##### Input

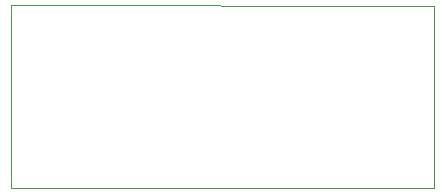
<source format=gbo>
G75*
%MOIN*%
%OFA0B0*%
%FSLAX25Y25*%
%IPPOS*%
%LPD*%
%AMOC8*
5,1,8,0,0,1.08239X$1,22.5*
%
%ADD10C,0.00000*%
D10*
X0001250Y0001800D02*
X0001250Y0063011D01*
X0142451Y0062761D01*
X0142451Y0001800D01*
X0001250Y0001800D01*
M02*

</source>
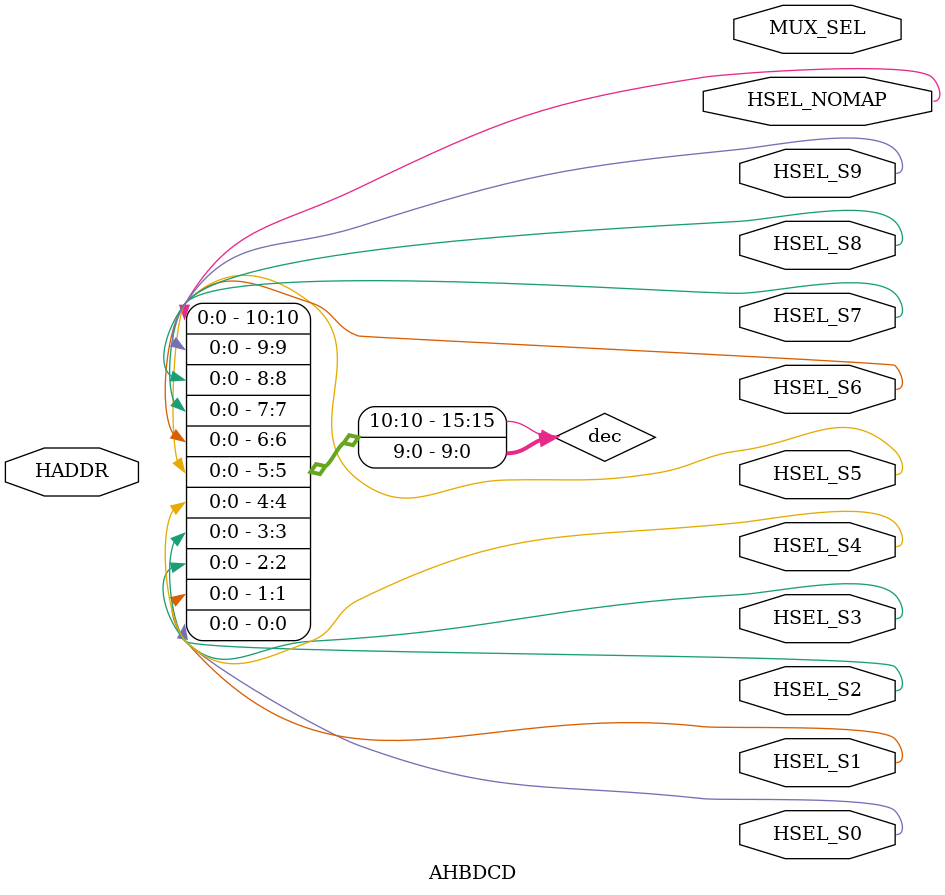
<source format=v>
 

module AHBDCD(
  input wire [31:0] HADDR,
  
  output wire HSEL_S0,
  output wire HSEL_S1,
  output wire HSEL_S2,
  output wire HSEL_S3,
  output wire HSEL_S4,
  output wire HSEL_S5,
  output wire HSEL_S6,
  output wire HSEL_S7,
  output wire HSEL_S8,
  output wire HSEL_S9,
  output wire HSEL_NOMAP,
  
  output reg [3:0] MUX_SEL
    );

reg [15:0] dec;

//REFER CM0-DS REFERENC MANUAL FOR RAM & PERIPHERAL MEMORY MAP
//									//MEMORY MAP --> START ADDR 		END ADDR 	SIZE 
assign HSEL_S0 = dec[0];   //MEMORY MAP --> 0x0000_0000 to 0x00FF_FFFF  16MB
assign HSEL_S1 = dec[1];   //MEMORY MAP --> 0x5000_0000 to 0x50FF_FFFF  16MB	
assign HSEL_S2 = dec[2];   //MEMORY MAP --> 0x5100_0000 to 0x51FF_FFFF  16MB
assign HSEL_S3 = dec[3];   //MEMORY MAP --> 0x5200_0000 to 0x52FF_FFFF  16MB
assign HSEL_S4 = dec[4];   //MEMORY MAP --> 0x5300_0000 to 0x53FF_FFFF  16MB
assign HSEL_S5 = dec[5];   //MEMORY MAP --> 0x5400_0000 to 0x54FF_FFFF  16MB
assign HSEL_S6 = dec[6];   //MEMORY MAP --> 0x5500_0000 to 0x55FF_FFFF  16MB
assign HSEL_S7 = dec[7];   //MEMORY MAP --> 0x5600_0000 to 0x56FF_FFFF  16MB
assign HSEL_S8 = dec[8];   //MEMORY MAP --> 0x5700_0000 to 0x57FF_FFFF  16MB
assign HSEL_S9 = dec[9];   //MEMORY MAP --> 0x5800_0000 to 0x58FF_FFFF  16MB
assign HSEL_NOMAP = dec[15]; //REST OF REGION NOT COVERED ABOVE
    
always@*
begin

  case(HADDR[31:24])
    //MEMORY MAP --> 0x0000_0000 to 0x00FF_FFFF  16MB

    //MEMORY MAP --> 0x5000_0000 to 0x50FF_FFFF  16MB 

    //MEMORY MAP --> 0x5100_0000 to 0x51FF_FFFF  16MB

    //MEMORY MAP --> 0x5200_0000 to 0x52FF_FFFF  16MB

    //MEMORY MAP --> 0x5300_0000 to 0x53FF_FFFF  16MB 

    //MEMORY MAP --> 0x5400_0000 to 0x54FF_FFFF  16MB  

	//MEMORY MAP --> 0x5500_0000 to 0x55FF_FFFF  16MB 

    //MEMORY MAP --> 0x5600_0000 to 0x56FF_FFFF  16MB 

	//MEMORY MAP --> 0x5700_0000 to 0x57FF_FFFF  16MB

	//MEMORY MAP --> 0x5800_0000 to 0x58FF_FFFF  16MB 

  endcase
end

endmodule

</source>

##########

### [Assigned task]
Lines to set down from above: the line with "output reg [3:0] MUX_SEL", the line with "assign HSEL_S0 = dec[0];", and every line between, each exactly as written.

### [Response to the exercise]
  output reg [3:0] MUX_SEL
    );

reg [15:0] dec;

//REFER CM0-DS REFERENC MANUAL FOR RAM & PERIPHERAL MEMORY MAP
//									//MEMORY MAP --> START ADDR 		END ADDR 	SIZE 
assign HSEL_S0 = dec[0];   //MEMORY MAP --> 0x0000_0000 to 0x00FF_FFFF  16MB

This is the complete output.